Well designed hierarchical abstraction can provide an effective means to efficiently understand and maintain complex models. Most existing model abstraction approaches assume that target classes are provided ahead. Thereafter the abstraction focuses on the abstraction at relationship level. Dr. Egyed had proposed a series of heuristic rules which are capable to efficiently fulfill the relationship abstraction. However unguided abstraction which doesn’t come with guided information such as predetermined target classes is not fully studied in existing literature. We analyzed that unguided abstraction requires automated recognition of target classes which represent important entity concepts of abstracted models.
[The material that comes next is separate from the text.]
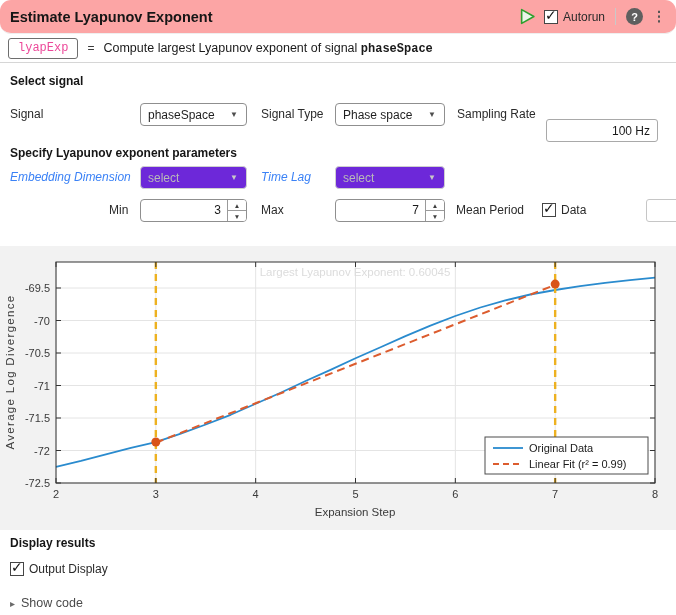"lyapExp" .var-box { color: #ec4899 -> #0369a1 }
Then based on the hypothesis that some existing classes fit well to represent other classes, we proposed a class prioritizing algorithm to recognize these representative classes through ranking them with different values. We further integrate the entity abstraction with the heuristic relationship abstraction to form an approach of unguided automatic abstraction of models. In the future, we propose to explore the entity abstraction scenario where no existing classes fit as the representative entity for other classes through the data, information and knowledge recreation of existing classes and relationships with the introduction of knowledge graphs.